Afastada por Costa, Marcelo e Francisca Van Dunem - decisão “estranha” e sem “decência, disseram Passos e Cavaco que a tinham nomeado -, Joana Marques Vidal [PGR entre 2012 e 2018 e que morreu em julho deste ano] foi invocada este sábado, por duas vezes, na tomada de posse de Amadeu Guerra.
Ao agradecer a quem tinha nomeado, em 2018, o Presidente fez questão de dizer a Lucília Gago que entrou na PGR “em condições particularmente difíceis, nomeadamente um juízo coletivo muito crítico quanto ao tempo da Justiça, ainda mais crítico na justiça penal complexa, internacionalizada, envolvendo poderes políticos, administrativos, económicos e sociais”.
A lembrança das condições “difíceis” reflete os “poderes” investigados, sob tutela de Joana Marques Vidal, na Operação Marquês [envolvendo Sócrates, Ricardo Salgado, Zeinal Bava, entre outros], na operação Fizz [com Manuel Vicente, ex-vice presidente de Angola], o caso do “Universo Espírito Santo, as rendas excessivas da EDP [envolvendo António Mexia e Manuel Pinho, entre outros], as viagens de governantes ao Euro2016, o caso de Tancos, o caso da Raríssimas [envolvendo políticos socialistas] e ainda, por exemplo, o caso dos cartões de crédito nos governos de Sócrates, ou a operação LEX que envolveu, entre outros, Luís Filipe Vieira.
Ausente da memória ficou a pergunta sem resposta de Joana Marques Vidal sobre a justificação jurídica para a sua saída - “Terá de perguntar isso aos próprios [Costa e Marcelo]” - e a certeza de que “a nossa Constituição e a nossa lei prevê a possibilidade de renovação do mandato” do PGR. “Basta estudarem”, disse.
A segunda invocação, também por Marcelo, foi concretizada nos elogios a Amadeu Guerra com um “curriculum vitae muito experiente, sólido, portador de ascendente institucional e pessoal, inevitavelmente ligado a um tempo e a uma liderança forte e internamente unificadora” - a de Joana Marques Vidal que o nomeou, em 2013, para diretor do DCIAP.
O novo procurador-geral da República, que Cunha Rodrigues e o vice-presidente do Conselho Superior da Magistratura diziam não poder exercer o cargo por em breve fazer 70 anos, traçou “linhas vermelhas”, apresentou reivindicações - que apelidou de “apelos” - e acusou “os sucessivos governos” de “falta de investimento”.

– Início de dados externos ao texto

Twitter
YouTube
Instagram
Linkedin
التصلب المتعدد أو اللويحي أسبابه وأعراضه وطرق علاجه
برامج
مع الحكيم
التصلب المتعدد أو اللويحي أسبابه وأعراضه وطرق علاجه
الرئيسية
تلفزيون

Estando a Justiça “condicionada pela falta de meios humanos”, Amadeu Guerra apelou ao Governo “que dê prioridade à revisão do Estatuto dos Funcionários de Justiça e que estabeleça mecanismos que permitam tornar a carreira mais aliciante”. Explicação? “Quem trabalha ou acompanha a realização da Justiça está consciente de que a falta de oficiais de justiça é preocupante no Ministério Público.”

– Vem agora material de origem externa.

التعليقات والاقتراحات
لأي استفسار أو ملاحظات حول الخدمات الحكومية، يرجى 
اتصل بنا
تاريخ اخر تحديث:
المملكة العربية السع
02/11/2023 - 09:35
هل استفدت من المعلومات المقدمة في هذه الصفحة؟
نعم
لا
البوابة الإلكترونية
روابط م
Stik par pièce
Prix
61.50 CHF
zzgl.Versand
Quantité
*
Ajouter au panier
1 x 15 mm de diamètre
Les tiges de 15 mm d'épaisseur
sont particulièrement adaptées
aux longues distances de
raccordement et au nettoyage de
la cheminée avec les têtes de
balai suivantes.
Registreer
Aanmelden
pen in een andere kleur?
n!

E logo de imediato referiu, no “apelo” seguinte, a “morosidade nos tribunais administrativos e fiscais”, pedindo a ”tomada de medidas que assegurem - num curto prazo - a resolução do problema das pendências”.
Criticando a “falta de investimento dos sucessivos Governos” que travam “a eficiência do sistema de Justiça”, Amadeu Guerra pede “um novo impulso no processo de transição digital na Justiça (…) em meios tecnológicos avançados, em aplicações informáticas de gestão processual ou sistemas de gestão e tratamento da prova recolhida” sem os quais, sublinhou, a Justiça fica limitada.
Um aviso: “Há, igualmente, linhas vermelhas que não aceito, nomeadamente, a alteração do Estatuto do Ministério Público em violação da Constituição e da sua autonomia e independência.”
E por fim um conselho e um alerta aos que na política “de forma precipitada, por vezes, sem justificação” alteram leis por causa de processos com impacto mediático.
“Sou desfavorável, em termos gerais, a alterações legislativas levadas a cabo na decorrência de processos concretos, de forma precipitada, por vezes, sem justificação e sem ponderação, designadamente, dos efeitos e consequências que, no futuro, podem ocorrer”, avisou.
Sobre Lucília Gago, que cessou funções, Marcelo traçou uma retrato de seis anos de mais “agruras, incompreensões e sacrifícios do que bonança, mar sereno ou bons ventos”.
Também Amadeu Guerra falou do que foi o mandato de Lucília Gago, na Procuradoria-geral da República, que “sem sorte” exerceu o cargo com “honestidade intelectual e de forma dedicada”.